Liver impairment	Contraindicated in patients with hepatic impairment (Child-Pugh class B or C) due to impaired hormone metabolism and potential for adverse effects.
Pediatric use	Not indicated for use in pediatric patients. Safety and efficacy have not been established in females under 18 years of age.
Geriatric use	Not indicated for use in postmenopausal women. Efficacy in women over 40 years of age has not been fully established; consider alternative contraception due to increased cardiovascular risk.

Use during pregnancy

1st trimester	Consult provider
2nd trimester	Consult provider
3rd trimester	Consult provider

Clinical note

Comprehensive clinical and safety monograph for GILDESS 1.5/30 (GILDESS 1.5/30).

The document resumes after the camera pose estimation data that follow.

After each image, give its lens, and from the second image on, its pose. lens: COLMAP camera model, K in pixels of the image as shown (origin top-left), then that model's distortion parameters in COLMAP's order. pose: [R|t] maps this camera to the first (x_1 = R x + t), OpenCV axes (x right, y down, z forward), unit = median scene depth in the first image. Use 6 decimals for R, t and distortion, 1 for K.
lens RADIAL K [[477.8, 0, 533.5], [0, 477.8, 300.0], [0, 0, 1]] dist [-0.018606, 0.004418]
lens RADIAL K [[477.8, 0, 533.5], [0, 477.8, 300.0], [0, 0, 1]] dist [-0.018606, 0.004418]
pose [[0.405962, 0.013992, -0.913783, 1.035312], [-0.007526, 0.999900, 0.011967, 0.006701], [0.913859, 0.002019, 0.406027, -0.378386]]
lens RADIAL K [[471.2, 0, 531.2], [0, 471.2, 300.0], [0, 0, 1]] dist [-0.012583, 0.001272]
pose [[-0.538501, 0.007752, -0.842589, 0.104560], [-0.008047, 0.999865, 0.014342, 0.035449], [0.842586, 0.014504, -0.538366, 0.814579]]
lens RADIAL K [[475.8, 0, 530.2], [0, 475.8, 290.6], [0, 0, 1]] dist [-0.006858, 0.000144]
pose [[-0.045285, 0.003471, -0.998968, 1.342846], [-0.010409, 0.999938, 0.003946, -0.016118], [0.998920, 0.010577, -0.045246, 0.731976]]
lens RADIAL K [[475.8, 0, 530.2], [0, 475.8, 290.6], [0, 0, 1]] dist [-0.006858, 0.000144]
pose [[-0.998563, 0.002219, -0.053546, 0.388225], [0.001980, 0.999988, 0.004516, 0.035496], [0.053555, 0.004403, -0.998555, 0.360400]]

Breastfeeding	Ethinyl estradiol and levonorgestrel are excreted in breast milk in small amounts. M/P ratio not established. Potential for adverse effects in nursing infant, including reduced milk production and jaundice. Use not recommended in breastfeeding women.
Teratogenic Risk	First trimester: Combination oral contraceptives are not associated with a major increase in risk of birth defects. Second and third trimesters: Prolonged use may be associated with fetal harm including cardiovascular and skeletal anomalies, though data are limited. Known pregnancy contraindicates use.

Warnings & precautions

■ FDA Black Box Warning

Cigarette smoking increases risk of serious cardiovascular events from combination oral contraceptive use. Risk increases with age and smoking intensity (especially in women over 35).